Moreover, with consumer prices still running well above the euro-zone average, the Bank of England has held interest rates at 4%, which is about twice the level of the European Central Bank’s.

On top of this, the UK government is actively engaging in quantitative tightening, selling government bonds it previously bought during the covid-era quantitative easing.
While yields of other G7 nations are not as high as those of the UK, they too have displayed a rising trend over high debt levels in these countries.

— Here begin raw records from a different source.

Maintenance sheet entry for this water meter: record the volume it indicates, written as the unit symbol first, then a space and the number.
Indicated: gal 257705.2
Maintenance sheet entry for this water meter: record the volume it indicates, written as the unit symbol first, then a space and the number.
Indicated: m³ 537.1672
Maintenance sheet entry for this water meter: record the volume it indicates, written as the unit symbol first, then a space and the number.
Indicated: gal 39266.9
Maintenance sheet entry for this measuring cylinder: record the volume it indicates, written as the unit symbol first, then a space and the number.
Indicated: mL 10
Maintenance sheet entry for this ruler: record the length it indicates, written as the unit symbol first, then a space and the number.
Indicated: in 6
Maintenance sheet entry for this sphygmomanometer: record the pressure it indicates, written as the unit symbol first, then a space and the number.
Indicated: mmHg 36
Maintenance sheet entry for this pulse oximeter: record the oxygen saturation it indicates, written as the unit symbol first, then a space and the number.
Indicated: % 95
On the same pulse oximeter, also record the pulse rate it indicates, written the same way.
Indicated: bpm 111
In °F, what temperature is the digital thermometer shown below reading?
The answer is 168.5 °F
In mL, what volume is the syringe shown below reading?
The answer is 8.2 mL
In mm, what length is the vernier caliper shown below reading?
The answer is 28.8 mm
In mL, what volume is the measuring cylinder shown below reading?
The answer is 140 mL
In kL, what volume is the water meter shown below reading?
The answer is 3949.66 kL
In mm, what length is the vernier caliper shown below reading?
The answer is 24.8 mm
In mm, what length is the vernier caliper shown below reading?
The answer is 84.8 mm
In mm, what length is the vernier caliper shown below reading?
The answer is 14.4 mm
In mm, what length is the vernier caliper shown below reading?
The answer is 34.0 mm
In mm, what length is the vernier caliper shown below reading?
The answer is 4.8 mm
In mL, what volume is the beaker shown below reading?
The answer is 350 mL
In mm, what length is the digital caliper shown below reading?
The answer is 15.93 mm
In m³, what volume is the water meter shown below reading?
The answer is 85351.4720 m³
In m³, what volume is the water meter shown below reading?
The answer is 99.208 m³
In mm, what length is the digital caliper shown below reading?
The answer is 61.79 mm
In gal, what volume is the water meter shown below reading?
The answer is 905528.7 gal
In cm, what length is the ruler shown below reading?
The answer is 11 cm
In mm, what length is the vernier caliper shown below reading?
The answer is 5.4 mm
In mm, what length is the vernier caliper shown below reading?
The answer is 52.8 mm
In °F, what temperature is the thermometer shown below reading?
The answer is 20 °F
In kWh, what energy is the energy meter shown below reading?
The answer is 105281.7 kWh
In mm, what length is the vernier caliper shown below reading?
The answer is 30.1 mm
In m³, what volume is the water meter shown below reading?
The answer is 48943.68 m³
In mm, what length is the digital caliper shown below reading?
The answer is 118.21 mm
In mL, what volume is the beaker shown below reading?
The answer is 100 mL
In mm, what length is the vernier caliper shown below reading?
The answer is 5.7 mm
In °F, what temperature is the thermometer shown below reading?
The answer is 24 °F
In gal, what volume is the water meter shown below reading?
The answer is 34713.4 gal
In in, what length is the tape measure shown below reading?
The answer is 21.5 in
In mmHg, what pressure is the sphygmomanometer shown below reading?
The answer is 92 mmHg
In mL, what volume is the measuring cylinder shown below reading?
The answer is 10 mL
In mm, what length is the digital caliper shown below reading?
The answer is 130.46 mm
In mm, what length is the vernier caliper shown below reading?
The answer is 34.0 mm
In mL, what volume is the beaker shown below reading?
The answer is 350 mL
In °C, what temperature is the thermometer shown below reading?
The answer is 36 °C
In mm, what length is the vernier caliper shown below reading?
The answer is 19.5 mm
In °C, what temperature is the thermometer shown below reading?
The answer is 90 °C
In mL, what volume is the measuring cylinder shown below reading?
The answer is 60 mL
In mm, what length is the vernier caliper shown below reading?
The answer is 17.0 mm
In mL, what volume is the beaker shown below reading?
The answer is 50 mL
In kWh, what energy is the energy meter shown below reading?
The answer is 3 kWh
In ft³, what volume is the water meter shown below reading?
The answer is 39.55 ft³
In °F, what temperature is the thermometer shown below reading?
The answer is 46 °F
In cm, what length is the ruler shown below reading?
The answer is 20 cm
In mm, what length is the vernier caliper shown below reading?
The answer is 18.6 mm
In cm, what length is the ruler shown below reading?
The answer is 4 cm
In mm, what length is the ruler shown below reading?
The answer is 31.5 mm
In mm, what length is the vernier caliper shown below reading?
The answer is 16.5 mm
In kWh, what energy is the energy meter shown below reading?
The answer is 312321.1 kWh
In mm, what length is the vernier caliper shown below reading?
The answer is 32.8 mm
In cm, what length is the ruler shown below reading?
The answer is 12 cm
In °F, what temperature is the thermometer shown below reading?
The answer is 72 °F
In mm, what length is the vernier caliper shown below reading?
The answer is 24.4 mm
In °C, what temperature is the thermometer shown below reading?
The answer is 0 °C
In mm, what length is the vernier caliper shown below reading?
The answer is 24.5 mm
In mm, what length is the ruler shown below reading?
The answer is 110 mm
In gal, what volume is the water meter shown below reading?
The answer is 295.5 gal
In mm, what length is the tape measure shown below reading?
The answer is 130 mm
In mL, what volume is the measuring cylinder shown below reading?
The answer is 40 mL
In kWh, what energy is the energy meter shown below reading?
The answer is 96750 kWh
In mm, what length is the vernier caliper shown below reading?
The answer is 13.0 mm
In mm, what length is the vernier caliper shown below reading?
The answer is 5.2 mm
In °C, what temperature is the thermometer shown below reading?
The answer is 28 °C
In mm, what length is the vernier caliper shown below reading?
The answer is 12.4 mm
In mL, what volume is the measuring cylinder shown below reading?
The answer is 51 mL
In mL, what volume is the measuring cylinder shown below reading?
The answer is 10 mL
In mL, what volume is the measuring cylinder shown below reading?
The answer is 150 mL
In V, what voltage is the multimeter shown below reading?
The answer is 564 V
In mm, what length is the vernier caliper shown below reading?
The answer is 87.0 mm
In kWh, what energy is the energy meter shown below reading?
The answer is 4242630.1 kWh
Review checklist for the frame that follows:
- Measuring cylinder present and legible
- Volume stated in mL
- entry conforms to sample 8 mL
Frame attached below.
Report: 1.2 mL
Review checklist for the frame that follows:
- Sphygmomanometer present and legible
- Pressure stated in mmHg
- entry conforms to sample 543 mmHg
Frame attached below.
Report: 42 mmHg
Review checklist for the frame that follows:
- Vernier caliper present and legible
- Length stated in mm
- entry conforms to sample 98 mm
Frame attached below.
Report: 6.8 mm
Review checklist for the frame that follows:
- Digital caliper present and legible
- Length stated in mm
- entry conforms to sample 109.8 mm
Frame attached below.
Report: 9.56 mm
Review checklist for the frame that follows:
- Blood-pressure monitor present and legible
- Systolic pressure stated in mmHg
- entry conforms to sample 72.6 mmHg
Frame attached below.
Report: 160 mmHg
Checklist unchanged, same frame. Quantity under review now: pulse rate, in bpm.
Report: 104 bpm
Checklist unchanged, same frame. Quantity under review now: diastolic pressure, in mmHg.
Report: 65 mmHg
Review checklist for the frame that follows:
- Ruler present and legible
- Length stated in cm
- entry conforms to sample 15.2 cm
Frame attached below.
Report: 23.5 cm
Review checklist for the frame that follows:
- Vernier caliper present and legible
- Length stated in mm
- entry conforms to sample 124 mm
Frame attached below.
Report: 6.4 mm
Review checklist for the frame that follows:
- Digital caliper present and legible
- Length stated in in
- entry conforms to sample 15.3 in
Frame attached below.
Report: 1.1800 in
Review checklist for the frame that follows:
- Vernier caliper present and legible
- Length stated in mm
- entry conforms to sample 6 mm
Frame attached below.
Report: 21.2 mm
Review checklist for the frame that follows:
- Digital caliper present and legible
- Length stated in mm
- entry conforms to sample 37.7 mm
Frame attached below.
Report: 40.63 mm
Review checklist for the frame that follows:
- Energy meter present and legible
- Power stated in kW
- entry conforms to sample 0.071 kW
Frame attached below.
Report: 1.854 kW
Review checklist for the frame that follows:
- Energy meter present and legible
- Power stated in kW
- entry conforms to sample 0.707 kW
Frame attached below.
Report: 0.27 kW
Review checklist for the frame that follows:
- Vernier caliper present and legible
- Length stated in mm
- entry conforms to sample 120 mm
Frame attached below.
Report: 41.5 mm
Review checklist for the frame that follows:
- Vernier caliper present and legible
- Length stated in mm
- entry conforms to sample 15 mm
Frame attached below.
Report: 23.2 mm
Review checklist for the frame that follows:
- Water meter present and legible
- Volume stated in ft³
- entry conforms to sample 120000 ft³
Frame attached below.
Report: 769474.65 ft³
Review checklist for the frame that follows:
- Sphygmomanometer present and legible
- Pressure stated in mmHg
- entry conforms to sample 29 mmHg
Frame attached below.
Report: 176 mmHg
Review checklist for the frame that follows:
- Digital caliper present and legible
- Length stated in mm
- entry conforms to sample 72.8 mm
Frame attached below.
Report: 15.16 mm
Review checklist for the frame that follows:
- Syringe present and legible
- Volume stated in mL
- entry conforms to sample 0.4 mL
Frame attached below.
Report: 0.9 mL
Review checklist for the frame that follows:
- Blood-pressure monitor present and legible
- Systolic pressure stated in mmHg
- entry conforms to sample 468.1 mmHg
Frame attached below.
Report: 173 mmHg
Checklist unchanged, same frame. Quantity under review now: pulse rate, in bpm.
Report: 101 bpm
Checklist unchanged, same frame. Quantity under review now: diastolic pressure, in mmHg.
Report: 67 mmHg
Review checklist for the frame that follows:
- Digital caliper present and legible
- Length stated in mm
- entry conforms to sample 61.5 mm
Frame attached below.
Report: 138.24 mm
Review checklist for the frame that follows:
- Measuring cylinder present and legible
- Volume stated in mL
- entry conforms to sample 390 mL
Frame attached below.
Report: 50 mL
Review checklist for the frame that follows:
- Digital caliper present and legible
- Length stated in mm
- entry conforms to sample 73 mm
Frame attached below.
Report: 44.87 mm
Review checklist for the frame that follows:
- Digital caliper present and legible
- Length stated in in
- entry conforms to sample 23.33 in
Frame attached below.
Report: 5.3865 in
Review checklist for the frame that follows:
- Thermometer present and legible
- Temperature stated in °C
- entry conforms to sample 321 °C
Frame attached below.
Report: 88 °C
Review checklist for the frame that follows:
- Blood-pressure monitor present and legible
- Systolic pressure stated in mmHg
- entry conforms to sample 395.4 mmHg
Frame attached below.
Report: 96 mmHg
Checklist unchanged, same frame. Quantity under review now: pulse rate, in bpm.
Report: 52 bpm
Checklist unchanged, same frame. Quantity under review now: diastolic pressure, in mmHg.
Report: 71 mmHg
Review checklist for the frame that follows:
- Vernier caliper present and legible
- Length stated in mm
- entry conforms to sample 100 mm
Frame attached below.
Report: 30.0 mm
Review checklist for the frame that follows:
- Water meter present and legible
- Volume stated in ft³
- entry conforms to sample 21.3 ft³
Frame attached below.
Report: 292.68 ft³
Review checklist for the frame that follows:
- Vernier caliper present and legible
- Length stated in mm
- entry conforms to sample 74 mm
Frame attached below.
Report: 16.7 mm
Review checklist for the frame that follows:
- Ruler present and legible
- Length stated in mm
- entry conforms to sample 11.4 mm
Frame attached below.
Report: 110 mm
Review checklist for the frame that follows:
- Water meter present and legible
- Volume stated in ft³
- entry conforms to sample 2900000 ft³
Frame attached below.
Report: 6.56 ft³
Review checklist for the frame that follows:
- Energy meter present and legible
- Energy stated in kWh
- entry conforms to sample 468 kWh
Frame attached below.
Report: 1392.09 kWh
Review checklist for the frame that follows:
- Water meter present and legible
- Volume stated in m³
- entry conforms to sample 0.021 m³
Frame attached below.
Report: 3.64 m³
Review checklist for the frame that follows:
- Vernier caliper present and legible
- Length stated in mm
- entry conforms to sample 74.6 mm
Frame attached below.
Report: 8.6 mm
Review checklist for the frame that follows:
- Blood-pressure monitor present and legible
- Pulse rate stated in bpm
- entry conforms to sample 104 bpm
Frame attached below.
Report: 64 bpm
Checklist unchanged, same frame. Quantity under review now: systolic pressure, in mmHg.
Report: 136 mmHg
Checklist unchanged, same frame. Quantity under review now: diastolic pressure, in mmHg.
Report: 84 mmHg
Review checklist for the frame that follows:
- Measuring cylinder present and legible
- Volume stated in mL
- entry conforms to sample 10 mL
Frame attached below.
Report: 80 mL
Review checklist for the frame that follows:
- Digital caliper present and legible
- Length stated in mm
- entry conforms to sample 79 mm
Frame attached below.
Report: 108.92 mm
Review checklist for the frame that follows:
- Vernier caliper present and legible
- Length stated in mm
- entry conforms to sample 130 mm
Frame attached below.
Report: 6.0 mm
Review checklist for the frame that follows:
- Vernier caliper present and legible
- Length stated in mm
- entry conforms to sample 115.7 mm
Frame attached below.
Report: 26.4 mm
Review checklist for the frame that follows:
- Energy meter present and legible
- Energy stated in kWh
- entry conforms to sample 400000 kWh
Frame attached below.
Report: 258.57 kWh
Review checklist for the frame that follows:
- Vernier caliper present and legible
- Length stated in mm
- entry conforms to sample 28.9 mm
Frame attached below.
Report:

The situation is precarious, as the pessimism seen in the UK could spread to other markets and trigger risks for the rest of the world.
Eye on AI
Global tech giants are accelerating investments in artificial intelligence as demand for generative AI has surged across industries.
Nvidia Corp. is leading the charge with a $100 billion investment in OpenAI for supplying data center chips, giving the chipmaker both a financial stake and strategic influence in one of the world’s top AI firms. According to a Reuters report, this is part of a broader wave of multi-billion-dollar deals reshaping the AI landscape. Cloud and infrastructure partnerships are central to this push.
Oracle Corp. is expected to provide OpenAI with $300 billion in computing power over five years, while Meta Platforms Inc. and Google (Alphabet Inc.) have signed cloud deals exceeding $10 billion.

Hardware providers are not far behind: Intel Corp. received $2 billion from SoftBank Group, CoreWeave signed multi-billion-dollar contracts with Nvidia and OpenAI, and Tesla Inc. is sourcing AI chips from Samsung Electronics Co. Ltd for its next-generation vehicles.
While AI is becoming a core business strategy, particularly among tech companies, it has also led to worries over job cuts. According to layoffs.fyi, more than 200 companies across the world have cut over 90,000 jobs in 2025 so far, with many of them linked to a transition towards greater usage and integration of AI.